Sementara itu, dalam jawaban tertulis yang diberikan Rabu (19/6), Anies berdalih dirinya terkesan tidak suka dengan isi Pergub 206/2016, namun memilih tetap melaksanakannya karena itu adalah keputusan institusi gubernur.
"Saya harus menjaga kredibilitas institusi ini. Suka atau tidak atas peraturan itu, kenyataannya ia telah diundangkan dan bersifat mengikat. Jangan sampai pemerintah sendiri yang membuat ketidakpastian hukum di hadapan masyarakat karena membatalkan landasan hukum yang telah digunakan, dalam kasus ini bangunan yang senyatanya sudah terlanjur terbentuk lalu diubah statusnya dari legal menjadi ilegal. Seperti yang saya katakan tadi, prinsip perubahan dalam Hukum tata Ruang adalah perubahan tersebut tidak berlaku surut," ujar Anies dalam jawaban tertulis soal polemik IMB Reklamasi.
Ahok Merasa DikambinghitamkanSementara itu, mantan Gubernur DKI Jakarta Basuki Tjahaja Purnama alias Ahok merasa disudutkan oleh Anies Baswedan terkait penerbitan IMB di Pulau Reklamasi.
Anies menerbitkan IMB untuk 932 bangunan di Pulau D berdasarkan Peraturan Gubernur nomor 206 tahun 2016 tentang Rencana Tata Kota Pulau C, D dan E Hasil Reklamasi Kawasan Strategis Pantai Utara Jakarta. Pergub itu diterbitkan di era Ahok.

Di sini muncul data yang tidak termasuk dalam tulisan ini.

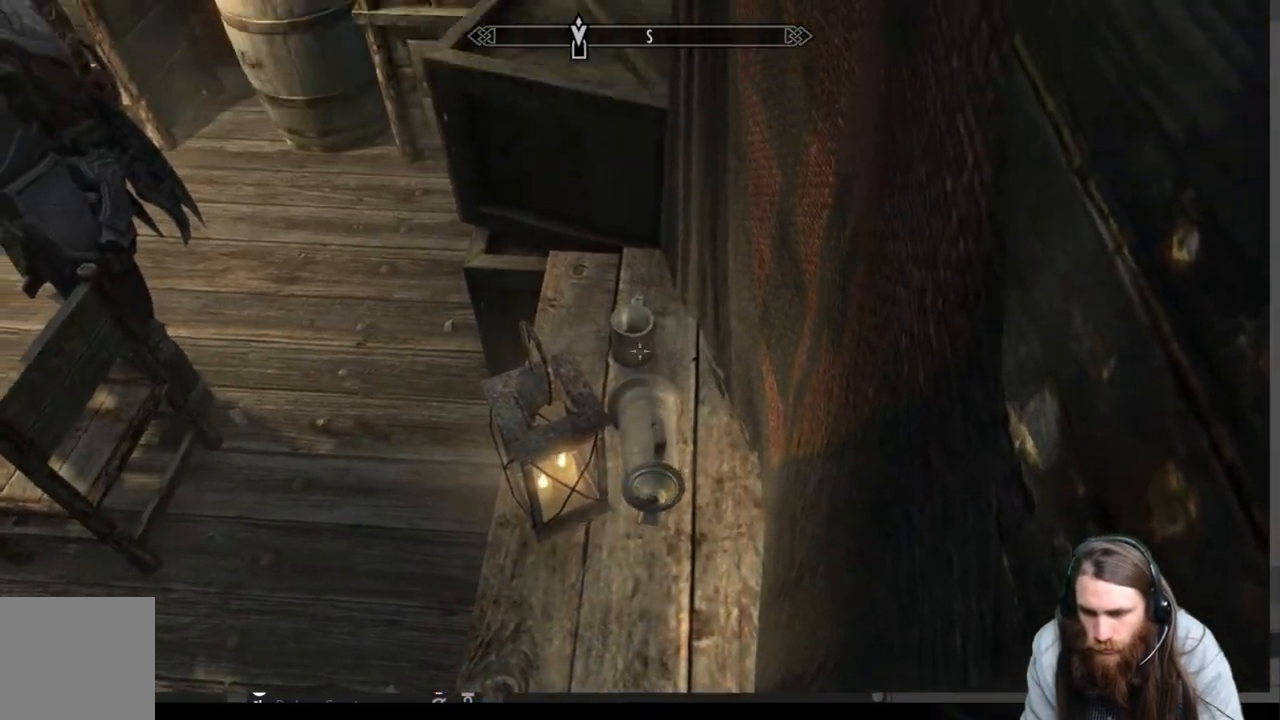
{"buttons": ["Y"], "left_stick": "center", "right_stick": "center", "events": [[367, "right_stick", "center"]]}
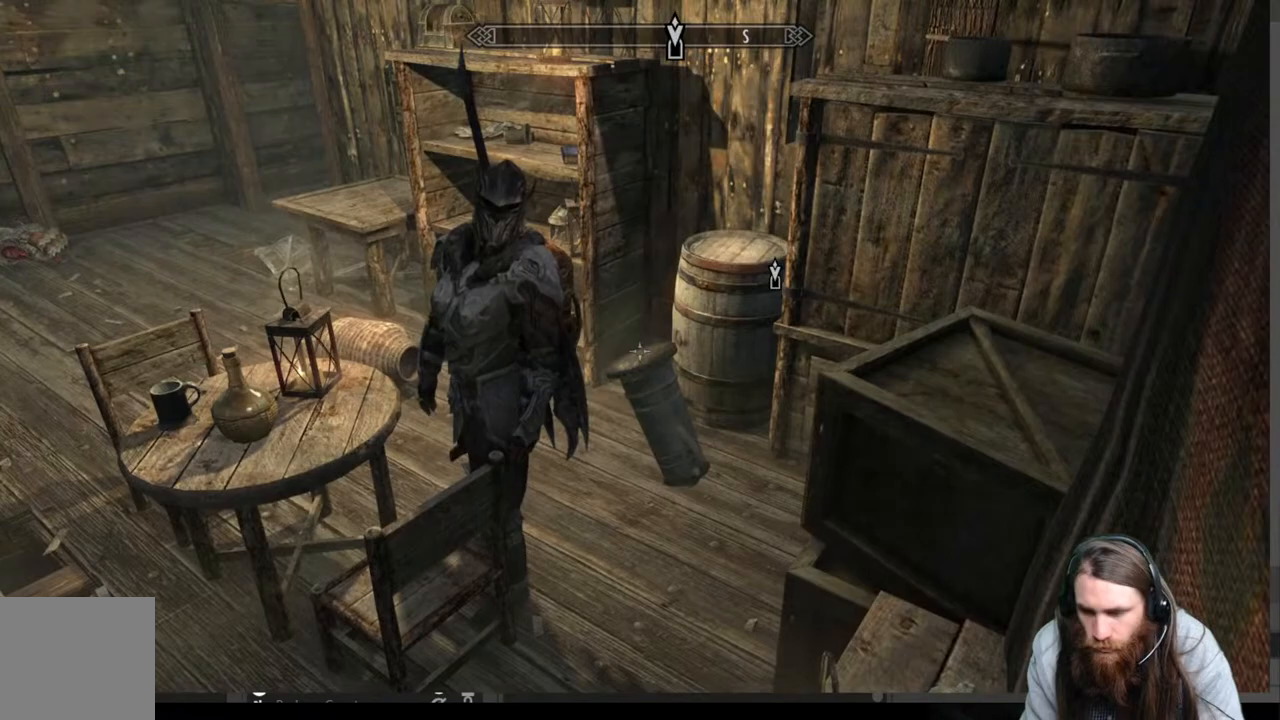
{"buttons": ["Y"], "left_stick": "center", "right_stick": "center", "events": [[183, "Y", "up"], [483, "Y", "down"]]}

"Satu pihak mau kambing hitamkan aku soal pergub yang mau dia pakai dengan memanfaatkan celah hukum istilahnya," kata Ahok, Rabu (19/6).
Anies dalam keterangan tertulisnya mengatakan tak bisa mengubah Pergub 206 tahun 2016 tersebut karena pergub tersebut tak berlaku surut. Anies juga berusaha menjaga institusi Gubernur agar tetap mendapatkan kepercayaan dari masyarakat dan menjaga iklim usaha.Tapi, menurut Ahok, berbeda dengan pergub lainnya, Anies dengan mudahnya mengubah sejumlah pergub yang diterbitkan di era kepemimpinan Ahok. Contohnya, kata Ahok ialah Pergub tentang Pergub RPTRA hingga Pergub tentang Pedagang Kaki Lima.

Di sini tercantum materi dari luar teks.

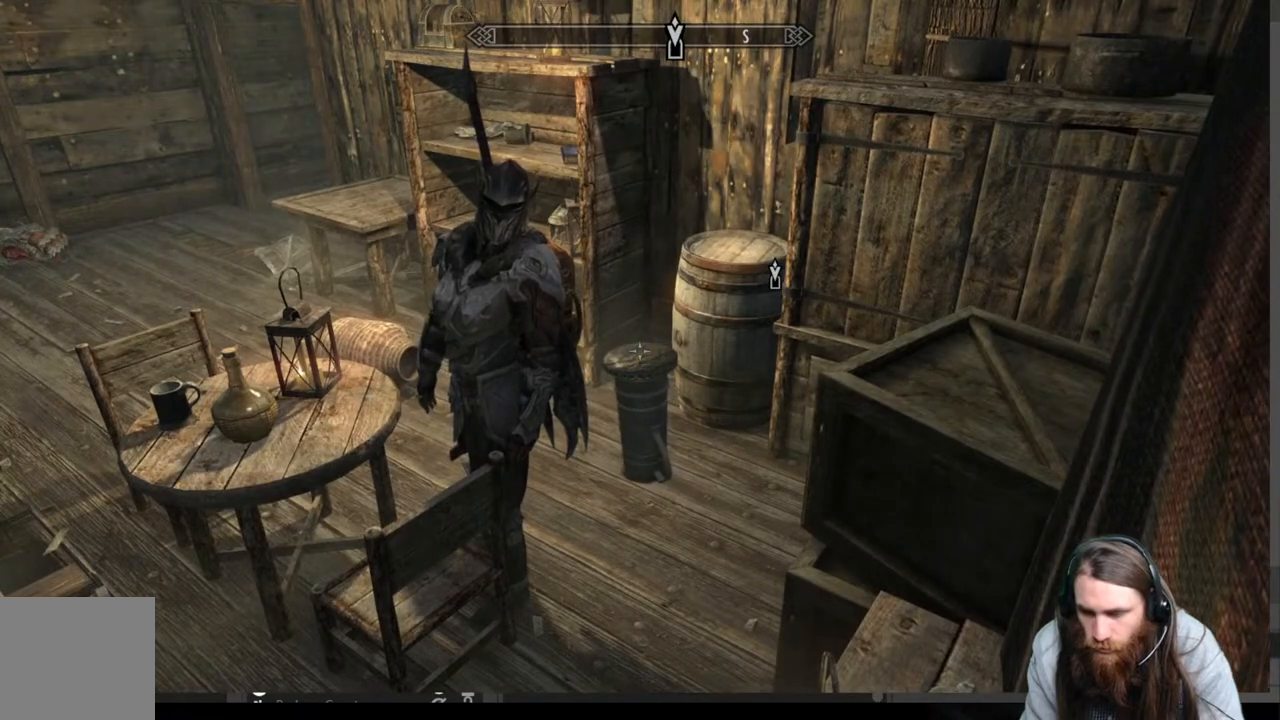
{"buttons": [], "left_stick": "center", "right_stick": "center", "events": [[133, "Y", "up"], [183, "right_stick", "down-right"], [483, "right_stick", "center"]]}
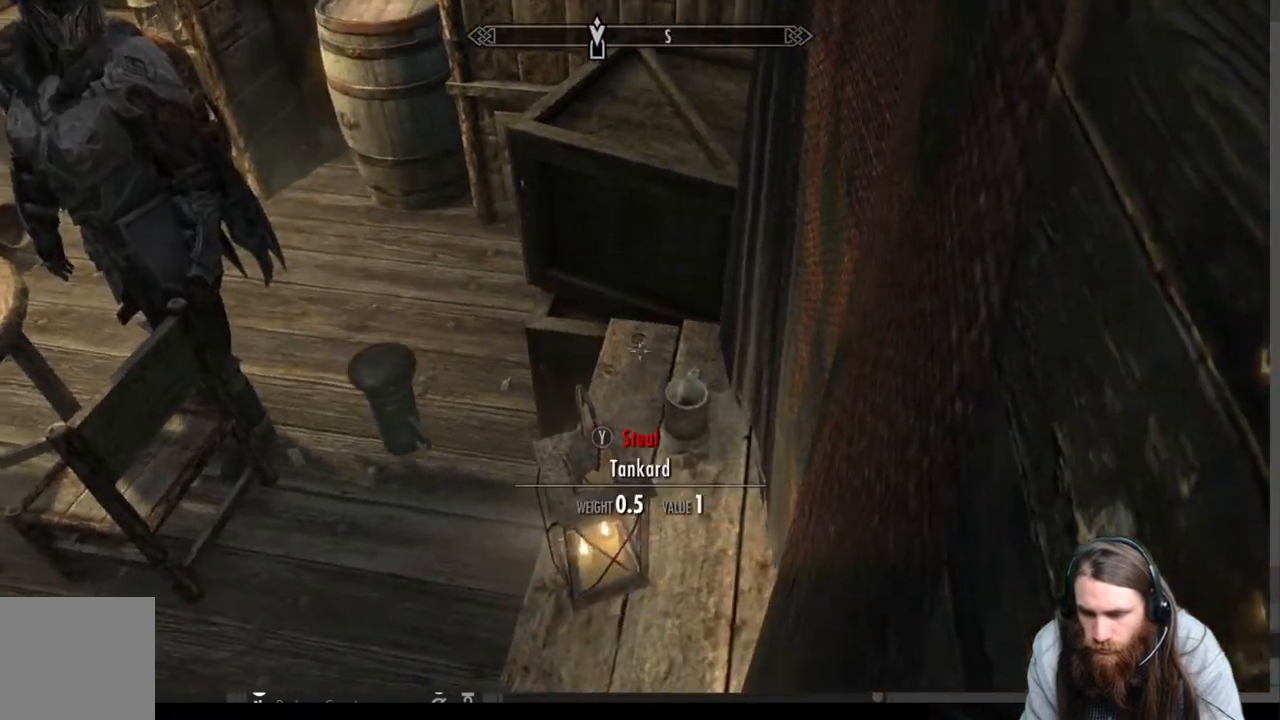
{"buttons": [], "left_stick": "center", "right_stick": "up-left", "events": [[267, "left_stick", "left"], [283, "right_stick", "left"], [433, "left_stick", "center"], [467, "right_stick", "up-left"]]}
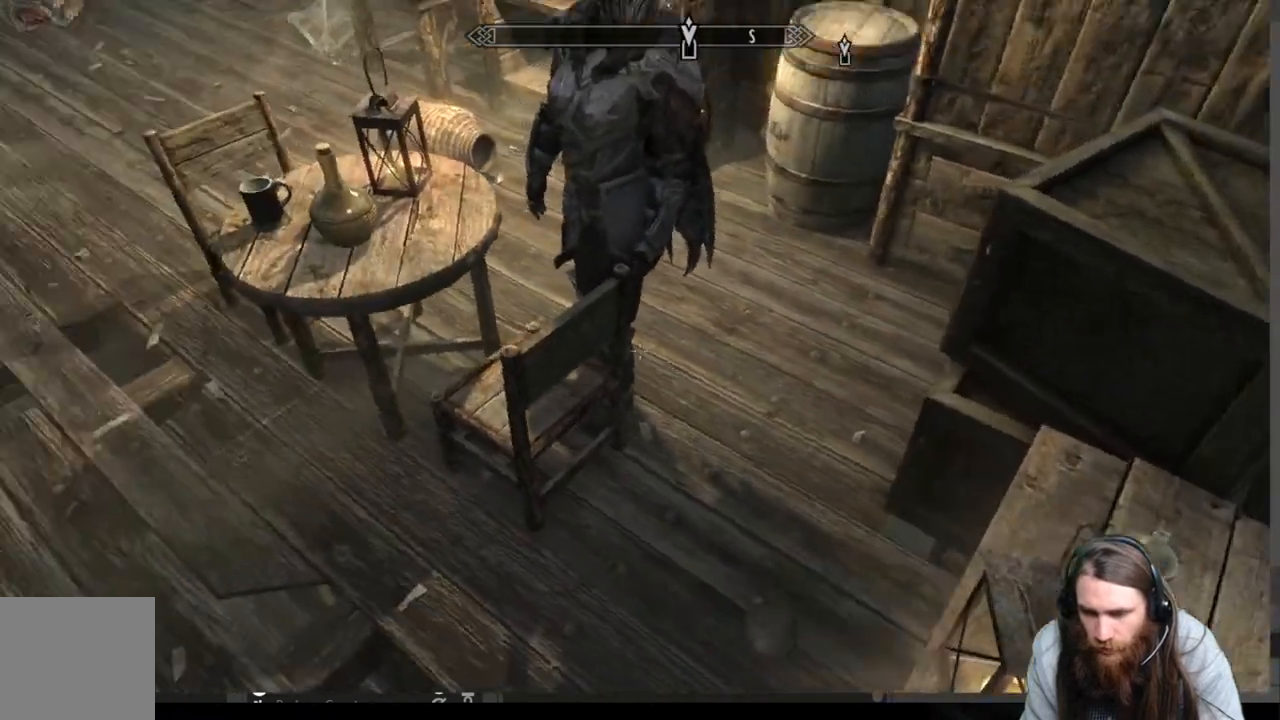
{"buttons": [], "left_stick": "center", "right_stick": "right", "events": [[33, "right_stick", "center"], [417, "right_stick", "right"]]}
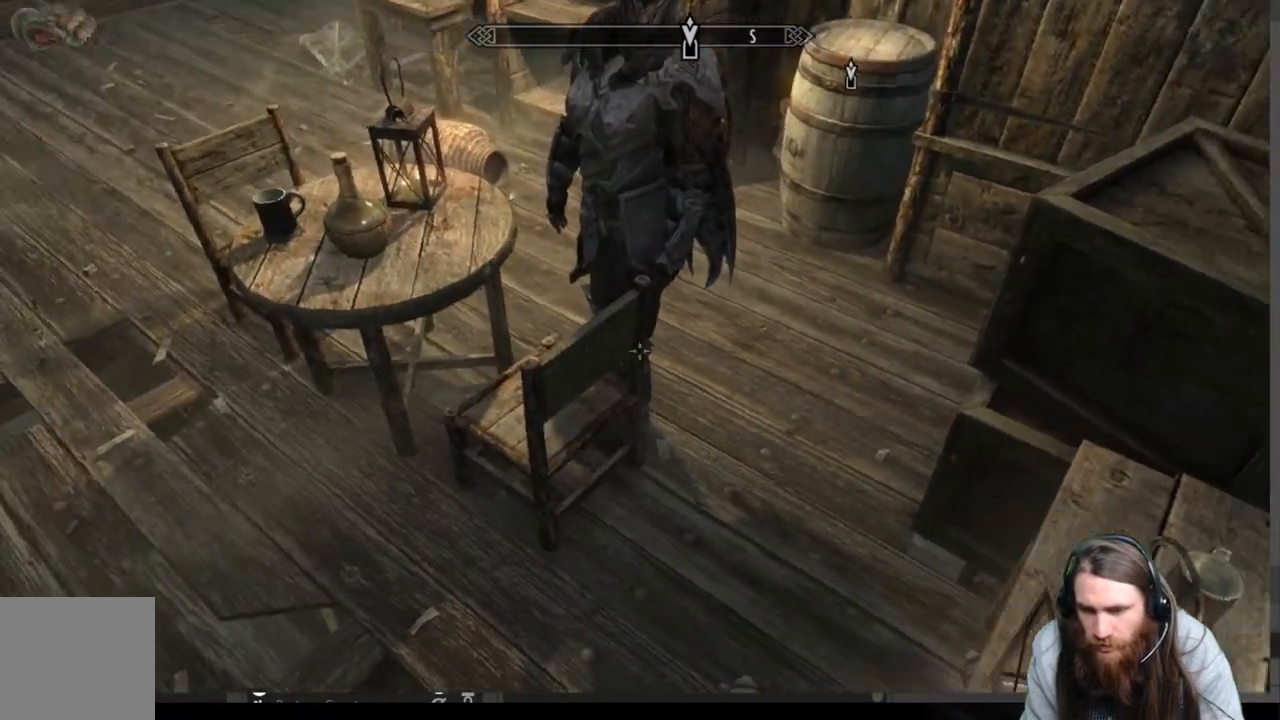
{"buttons": ["A"], "left_stick": "up-right", "right_stick": "center", "events": [[167, "right_stick", "center"], [367, "left_stick", "up-right"], [467, "A", "down"]]}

"Soal susah cabut pergub kan kontradiktif sama keputusan dia, dia ubah pergub soal motor lewat Thamrin, kaki lima dan RPTRA saja dia bisa ubah kok pergub-nya," kata Ahok.
Ahok menyayangkan pernyataan Anies yang mengungkit pergub yang dikeluarkan di zamannya. Kata Ahok, seharusnya Anies bisa lebih memegang pernyataannya terkait penghentian reklamasi ketimbang memberikan IMB.
"Kalau aku yang keluarkan IMB pasti sudah diperiksa dan dianggap merugikan negara. Dia lawan keppres dan lawan perda dan lawan Reklamasi," kata Ahok.